Variant 1:    /os/distro/redhat/fedora/version/20, /os/distro/redhat/fedora/flavor/workstation, /os/arch/i386
Variant 2:    /os/distro/redhat/fedora/version/20, /os/distro/redhat/fedora/flavor/workstation, /os/arch/x86_64
Variant 3:    /os/distro/redhat/fedora/version/20, /os/distro/redhat/fedora/flavor/cloud, /os/arch/i386
Variant 4:    /os/distro/redhat/fedora/version/20, /os/distro/redhat/fedora/flavor/cloud, /os/arch/x86_64
Variant 5:    /os/distro/redhat/fedora/version/21, /os/distro/redhat/fedora/flavor/workstation, /os/arch/i386
Variant 6:    /os/distro/redhat/fedora/version/21, /os/distro/redhat/fedora/flavor/workstation, /os/arch/x86_64
Variant 7:    /os/distro/redhat/fedora/version/21, /os/distro/redhat/fedora/flavor/cloud, /os/arch/i386
Variant 8:    /os/distro/redhat/fedora/version/21, /os/distro/redhat/fedora/flavor/cloud, /os/arch/x86_64
Variant 9:    /os/distro/redhat/rhel/5, /os/arch/i386
Variant 10:    /os/distro/redhat/rhel/5, /os/arch/x86_64
Variant 11:    /os/distro/redhat/rhel/6, /os/arch/i386
Variant 12:    /os/distro/redhat/rhel/6, /os/arch/x86_64

Versus Jenkins sparse matrix:

os_version = fedora20 fedora21 rhel5 rhel6
os_flavor = none workstation cloud
arch = i386 x86_64

filter = ((os_version == "rhel5").implies(os_flavor == "none") &&
          (os_version == "rhel6").implies(os_flavor == "none")) &&
         !(os_version == "fedora20" && os_flavor == "none") &&
         !(os_version == "fedora21" && os_flavor == "none")

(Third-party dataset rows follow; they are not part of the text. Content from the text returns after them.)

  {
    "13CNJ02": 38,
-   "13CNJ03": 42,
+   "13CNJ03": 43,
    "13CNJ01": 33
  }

Which is still relatively simple example, but it grows dramatically with inner-dependencies.

MuxPlugin

avocado_varianter_yaml_to_mux.mux.MuxPlugin

Defines the full interface required by avocado.core.plugin_interfaces.Varianter. The plugin writer should inherit from this MuxPlugin, then from the Varianter and call the:

self.initialize_mux(root, paths, debug)

Where:

  • root - is the root of your params tree (compound of tree-node -like nodes)

  • paths - is the parameter-paths to be used in test with all variants

  • debug - whether to use debug mode (requires the passed tree to be compound of TreeNodeDebug-like nodes which stores the origin of the variant/value/environment as the value for listing purposes and is __NOT__ intended for test execution.

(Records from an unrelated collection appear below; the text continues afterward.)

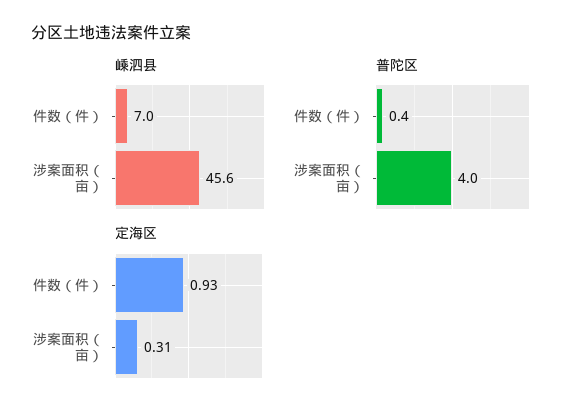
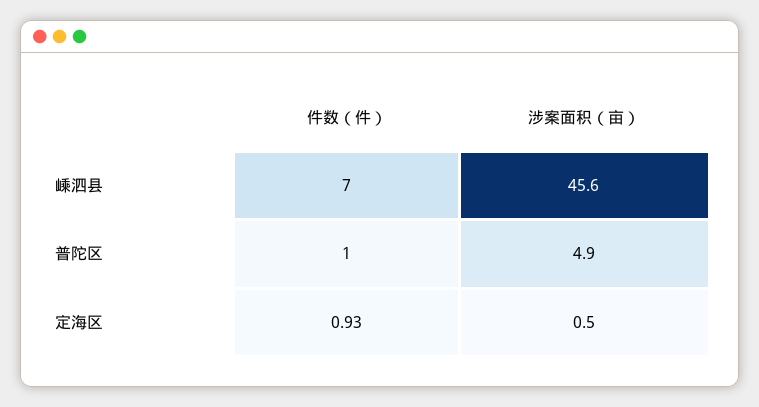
  {
    "嵊泗县": {
      "件数（件）": 7,
      "涉案面积（亩）": 45.6
    },
    "普陀区": {
-     "件数（件）": 0.4,
+     "件数（件）": 1,
-     "涉案面积（亩）": 4
+     "涉案面积（亩）": 4.9
    },
    "定海区": {
      "件数（件）": 0.93,
-     "涉案面积（亩）": 0.31
+     "涉案面积（亩）": 0.5
    }
  }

This method must be called before the varianter’s second stage. The MuxPlugin’s code will take care of the rest.

MuxTree

This is the core feature where the hard work happens. It walks the tree and remembers all leaf nodes or uses list of MuxTrees when another multiplex domain is reached while searching for a leaf.

When it’s asked to report variants, it combines one variant of each remembered item (leaf node always stays the same, but MuxTree circles through it’s values) which recursively produces all possible variants of different multiplex domains.